Лед и пламень
Шрифт:
– Шуко проснулась и вне себя, – тихо сказала Мейлин. – Она не разговаривает, а просто пытается нас… убить. Если ты можешь что-нибудь сделать…
Джи перевела взгляд на Шуко. Две громадные медведицы, но одна гораздо больше другой, ее когтистые лапы огромны, как две глыбы, а зубастая пасть глубокая, как пещера. Другая меньше, медлительнее, лапы ее созданы для того, чтобы лазать по деревьям, а зубы – чтобы пережевывать бамбук, и она дрожит от холода.
Джи выдохнула через нос и вразвалку направилась к разъяренной медведице.
Мейлин
– Она не умеет сражаться. Она погибнет. Я не хочу… – у нее сорвался голос, и она прерывисто задышала. – Я не хочу, чтобы ее убили. Не хочу, чтобы еще кто-нибудь умер.
Роллан кивнул и взял ее за руку.
– Нужно попробовать, – прошептал он.
Мейлин, дрожа, вздохнула, бросила на него быстрый взгляд и решительно кивнула.
– Хорошо, – сказала она.
– Хорошо, – кивнул он в ответ и попытался улыбнуться, чтобы она и правда поняла, что все будет хорошо.
И рука об руку, бок о бок они побежали за Джи на крики и рев Шуко.
Нападение белого медведя
Мейлин бежала. Она осознавала, что Роллан держит ее за руку, но поскольку на ней была рукавица из толстого оленьего меха, это касание казалось нечаянным, но в то же время это дарило чувство безопасности и покоя. Он не пытался удержать ее, она не тащила его за собой.

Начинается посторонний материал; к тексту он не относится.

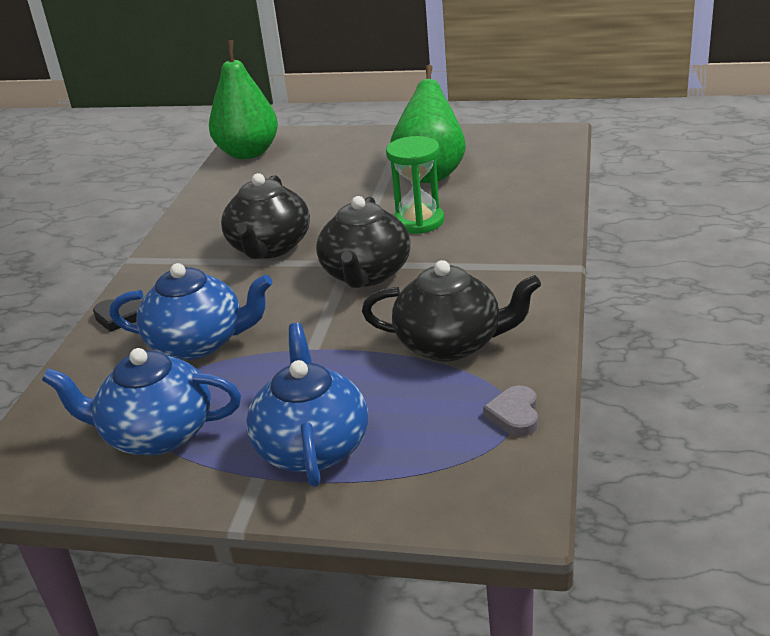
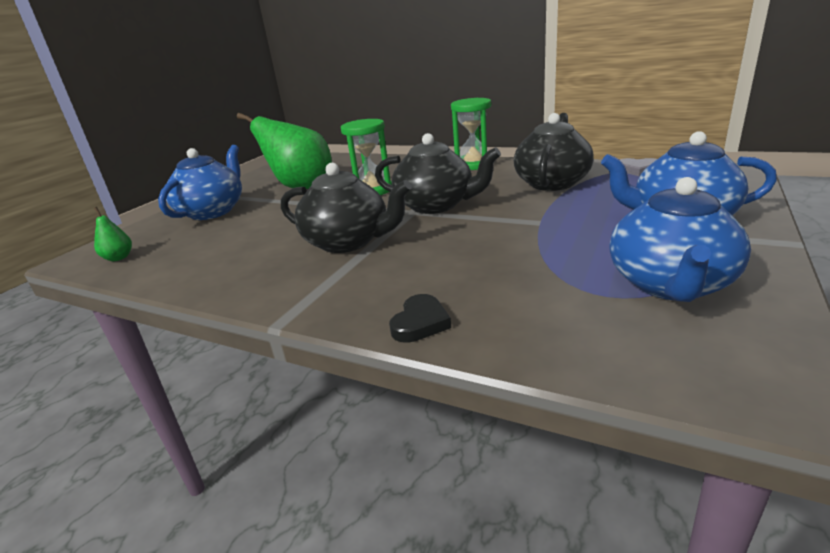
camera: 75 degrees left, 5 degrees down
blue teapot [109,263,273,360] -> blue teapot moved to [158,145,242,220]
green pear [209,40,278,159] -> green pear [94,207,132,261], size x0.41
none -> green hourglass [451,98,491,170]

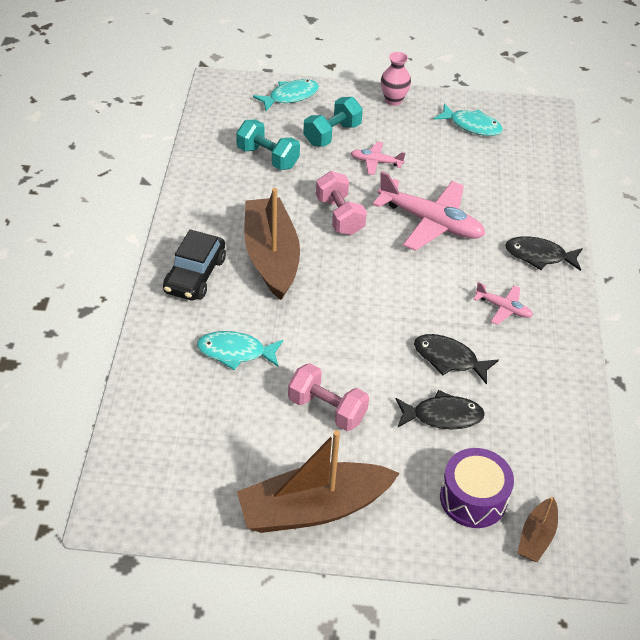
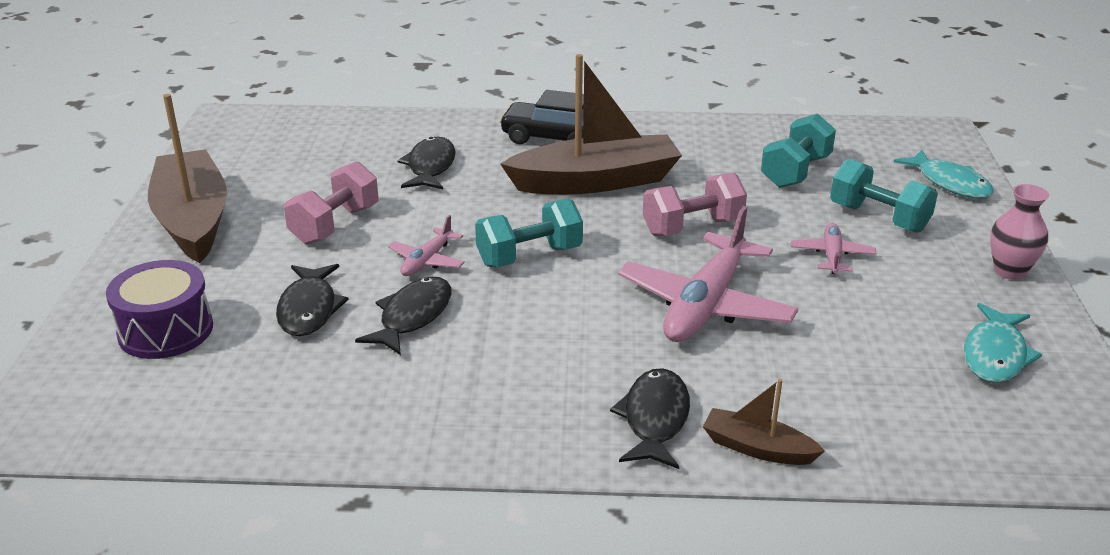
camera: 90 degrees right, 15 degrees down
turquoise fish [197,331,283,370] -> black fish [398,137,456,189]
pink plane [473,282,533,325] -> pink plane moved to [388,215,465,276]
brown boat [517,497,558,562] -> brown boat moved to [703,379,825,465]
none -> turquoise dumbbell [475,199,583,267]

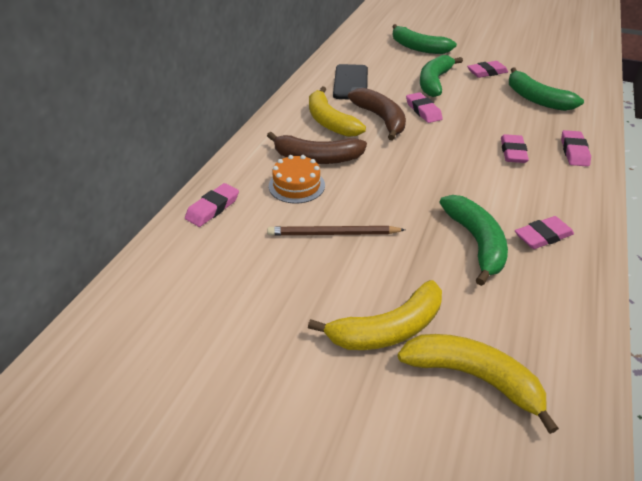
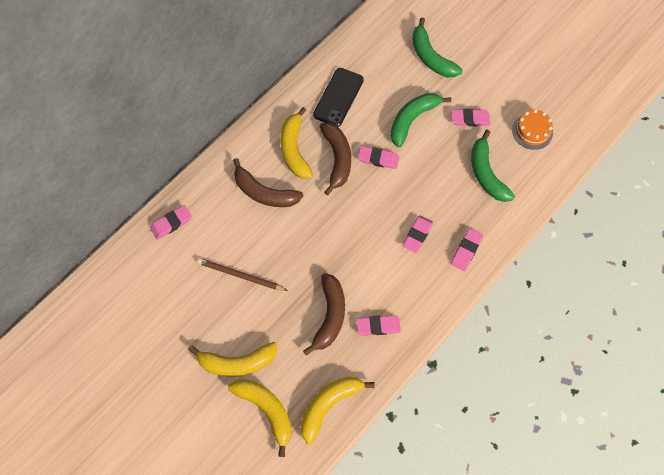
camera: 20 degrees right, 25 degrees up
orange cake [269,155,325,204] -> orange cake moved to [512,109,553,150]
pink eraser [406,92,443,123] -> pink eraser turned 75 degrees counterclockwise [358,146,399,169]
green banana [440,195,508,286] -> brown banana [303,273,345,356]
none -> yellow banana [301,377,375,445]

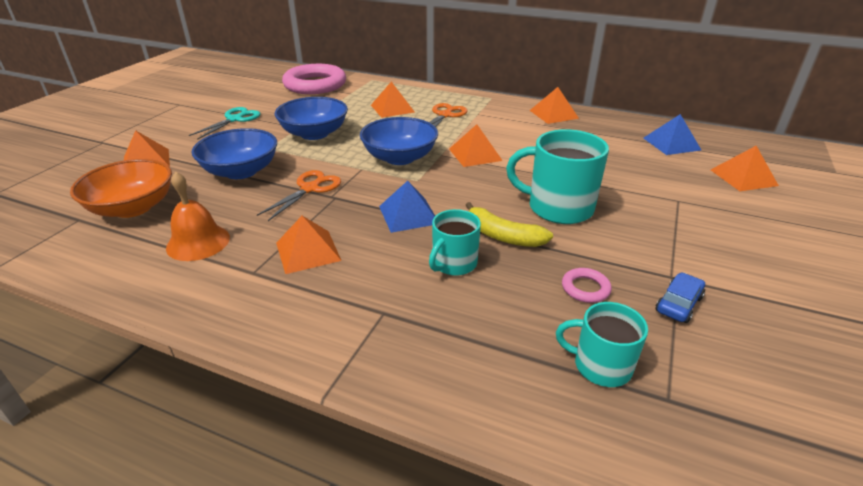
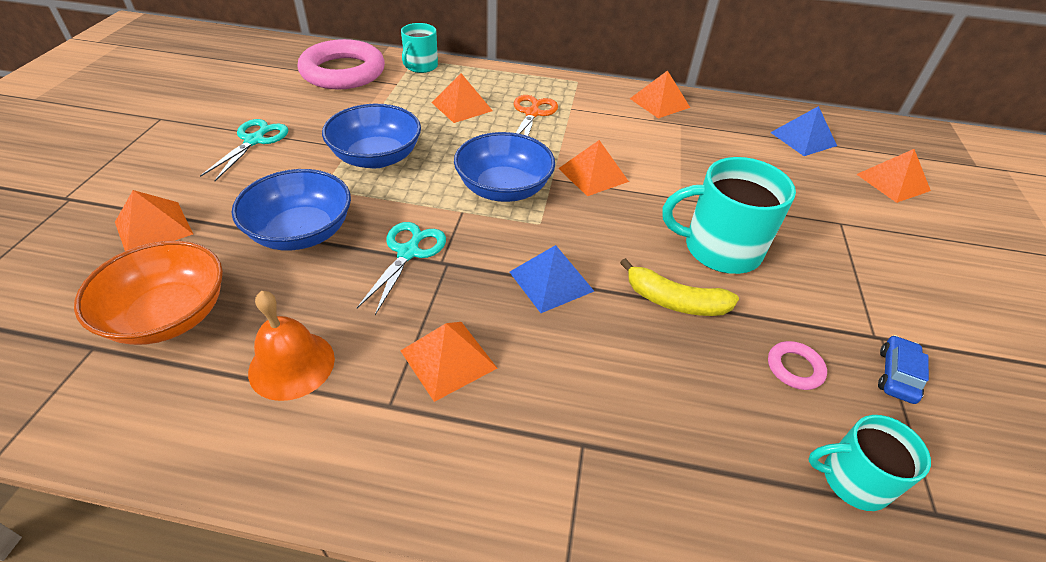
camera: 15 degrees left, 10 degrees up
orange scissors [257,170,341,221] -> turquoise scissors [357,222,446,315]
turquoise mug [429,209,481,276] -> turquoise mug moved to [401,23,438,73]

Просто они одновременно делали одно и то же – вместе бежали навстречу опасности.
Мейлин была благодарна Роллану, что он рядом, ведь впереди ее огромная панда идет прямо к самому страшному чудищу, которого когда-либо видела Мейлин. Она не привыкла к этому странному чувству, когда холод сковывает сердце, потом желудок, а ноги слабеют и дрожат. Она не привыкла к безумному страху.
«Смерть отца подорвала мои силы», – мелькнула у нее смутная мысль.
Мейлин всегда думала, что ее отец бессмертен и никогда не умрет. Но он умер. Теперь любой мог умереть: она сама, Роллан, Тарик. Даже Джи. Джи ведь уже умирала, ее могут снова убить. У Мейлин замерло сердце: она поняла, что не переживет этого.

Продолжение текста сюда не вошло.